Several lignocellulose-degrading CAZymes were associated with two unexpected bacteria, Rickettsiella and Wolbachia. Indeed, many hemicellulases and cellulases were identified as belonging to the genus Rickettsiella (Coxiellaceae) in A. vulgare from the field. Rickettsiella spp. are mainly known as arthropod pathogens (reviewed in [112]) or mutualists [113], and until now, no lignocellulose-degrading activity has been demonstrated for these bacteria. In addition, several acetyl xylan esterases (endo-hemicellulases) belonging to the CE4 family were associated with Wolbachia spp. (Rickettsiaceae) in isopods harboring feminizing Wolbachia strains, independent of host origin. The CE4 family comprises CAZymes which have many other catalytic activities, such as chitin deacetylase, chitooligosaccharide deacetylase, and peptidoglycan deacetylase [65]. Therefore, CE4 enzymes do not necessarily contribute to hemicellulose degradation. The only case where Wolbachia is known to play an essential nutritional role for its host is the obligate symbiosis between Wolbachia and the bed bug (Cimex lectularius), with Wolbachia providing vitamin B [114,115,116,117]. Its role in lignocellulose degradation therefore remains to be experimentally tested. In contrast, no lignocellulose-degrading CAZymes associated with Candidatus Hepatoplasma spp. were identified in this study. These bacteria are widespread facultative symbionts residing in the caeca of terrestrial isopods, and they had been initially thought to be involved in lignocellulose-degradation [41, 42, 46]. However, the genome of Candidatus Hepatoplasma from A. vulgare does not contain any lignocellulose-degrading CAZymes [45]. Nonetheless, the fact that Candidatus Hepatoplasma increases its host’s survival on a cellulosic low-quality diet [118] still suggests a nutritional role of the symbiont, although it may not be linked to lignocellulose degradation.

Conclusion

In accordance with the hypothesis of Zimmer et al. [38, 39], our study provides new insights into the contribution of the microbiota to the digestion of terrestrial food sources, which may have enabled the colonization of land by terrestrial isopods.
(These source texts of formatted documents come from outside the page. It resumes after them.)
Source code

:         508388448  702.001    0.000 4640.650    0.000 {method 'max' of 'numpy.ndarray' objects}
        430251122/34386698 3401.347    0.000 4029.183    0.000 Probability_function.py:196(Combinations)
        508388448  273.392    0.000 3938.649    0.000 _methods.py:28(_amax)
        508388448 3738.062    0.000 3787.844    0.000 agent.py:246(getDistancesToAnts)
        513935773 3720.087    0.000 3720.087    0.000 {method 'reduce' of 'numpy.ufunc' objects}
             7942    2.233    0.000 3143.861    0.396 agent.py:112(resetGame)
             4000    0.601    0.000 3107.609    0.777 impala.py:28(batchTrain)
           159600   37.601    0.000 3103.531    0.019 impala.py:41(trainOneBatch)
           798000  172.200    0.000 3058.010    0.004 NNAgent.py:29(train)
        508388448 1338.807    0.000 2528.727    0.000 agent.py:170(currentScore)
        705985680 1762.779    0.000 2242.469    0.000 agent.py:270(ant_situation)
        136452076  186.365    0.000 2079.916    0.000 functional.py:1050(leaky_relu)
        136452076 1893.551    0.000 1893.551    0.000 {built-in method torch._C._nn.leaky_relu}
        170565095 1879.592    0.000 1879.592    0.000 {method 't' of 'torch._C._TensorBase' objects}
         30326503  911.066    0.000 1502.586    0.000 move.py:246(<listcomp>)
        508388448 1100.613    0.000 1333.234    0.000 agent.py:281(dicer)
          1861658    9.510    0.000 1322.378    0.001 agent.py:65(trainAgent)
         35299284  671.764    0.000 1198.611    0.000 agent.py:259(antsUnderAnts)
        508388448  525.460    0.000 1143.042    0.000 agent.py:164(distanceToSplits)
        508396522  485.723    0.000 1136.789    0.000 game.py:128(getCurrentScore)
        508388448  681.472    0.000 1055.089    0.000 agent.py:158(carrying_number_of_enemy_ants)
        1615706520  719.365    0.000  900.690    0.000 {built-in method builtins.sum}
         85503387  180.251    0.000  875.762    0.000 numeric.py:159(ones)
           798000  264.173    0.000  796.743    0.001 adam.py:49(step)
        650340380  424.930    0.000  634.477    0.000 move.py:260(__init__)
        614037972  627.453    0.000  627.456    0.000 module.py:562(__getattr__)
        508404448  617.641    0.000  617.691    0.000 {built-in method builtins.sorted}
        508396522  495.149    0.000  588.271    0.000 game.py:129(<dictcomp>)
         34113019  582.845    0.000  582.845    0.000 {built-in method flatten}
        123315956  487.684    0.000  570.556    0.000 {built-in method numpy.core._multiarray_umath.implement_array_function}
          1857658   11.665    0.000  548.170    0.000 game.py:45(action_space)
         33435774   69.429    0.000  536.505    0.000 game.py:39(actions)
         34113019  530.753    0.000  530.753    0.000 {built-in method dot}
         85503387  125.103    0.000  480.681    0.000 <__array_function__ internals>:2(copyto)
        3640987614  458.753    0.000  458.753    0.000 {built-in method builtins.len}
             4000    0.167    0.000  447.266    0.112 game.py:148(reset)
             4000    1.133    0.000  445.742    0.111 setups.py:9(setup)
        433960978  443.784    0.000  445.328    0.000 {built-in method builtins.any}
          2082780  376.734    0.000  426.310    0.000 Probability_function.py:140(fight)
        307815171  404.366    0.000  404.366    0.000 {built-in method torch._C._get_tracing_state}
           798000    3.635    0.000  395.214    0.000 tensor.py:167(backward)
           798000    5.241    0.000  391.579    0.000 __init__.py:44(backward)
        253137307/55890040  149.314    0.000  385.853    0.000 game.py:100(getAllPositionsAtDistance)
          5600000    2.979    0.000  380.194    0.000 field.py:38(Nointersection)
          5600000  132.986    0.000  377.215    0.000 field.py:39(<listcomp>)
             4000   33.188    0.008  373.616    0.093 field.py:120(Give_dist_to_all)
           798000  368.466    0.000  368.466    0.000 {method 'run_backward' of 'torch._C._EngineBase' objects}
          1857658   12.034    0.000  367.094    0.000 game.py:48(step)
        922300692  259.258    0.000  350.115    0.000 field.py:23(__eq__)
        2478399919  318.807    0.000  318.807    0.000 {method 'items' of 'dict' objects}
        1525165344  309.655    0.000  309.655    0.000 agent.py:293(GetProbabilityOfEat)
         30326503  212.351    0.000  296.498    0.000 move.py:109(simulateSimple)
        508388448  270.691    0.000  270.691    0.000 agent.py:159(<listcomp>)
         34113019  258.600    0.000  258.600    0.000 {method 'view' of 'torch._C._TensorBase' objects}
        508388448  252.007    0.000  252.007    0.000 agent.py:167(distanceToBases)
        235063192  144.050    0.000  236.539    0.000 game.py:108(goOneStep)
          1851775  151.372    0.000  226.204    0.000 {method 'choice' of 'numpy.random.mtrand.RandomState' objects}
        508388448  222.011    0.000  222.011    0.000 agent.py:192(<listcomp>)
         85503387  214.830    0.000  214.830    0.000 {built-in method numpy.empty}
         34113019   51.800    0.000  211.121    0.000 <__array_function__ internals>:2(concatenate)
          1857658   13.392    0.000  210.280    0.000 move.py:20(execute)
We demonstrate that there is a potential collaboration between A. vulgare and its microbiome for an efficient lignocellulose digestion. Despite distinct bacterial communities depending on host origin, microbial functions related to lignocellulose degradation are highly similar between laboratory lineages and natural isopod populations. These functionally redundant bacterial communities may thus have evolved with the shift in the host’s diet [119, 120], along with digestive mechanisms of the host. However, more detailed functional investigations based on experimental approaches as well as metatranscriptomics or metaproteomics will be necessary to validate the specific functional contributions of each member of the woodlice holobiont. Moreover, the extension of this work to other isopod species will further improve our understanding whether shifts in the host-associated microbiota might indeed have influenced the successful colonization of land by terrestrial isopods.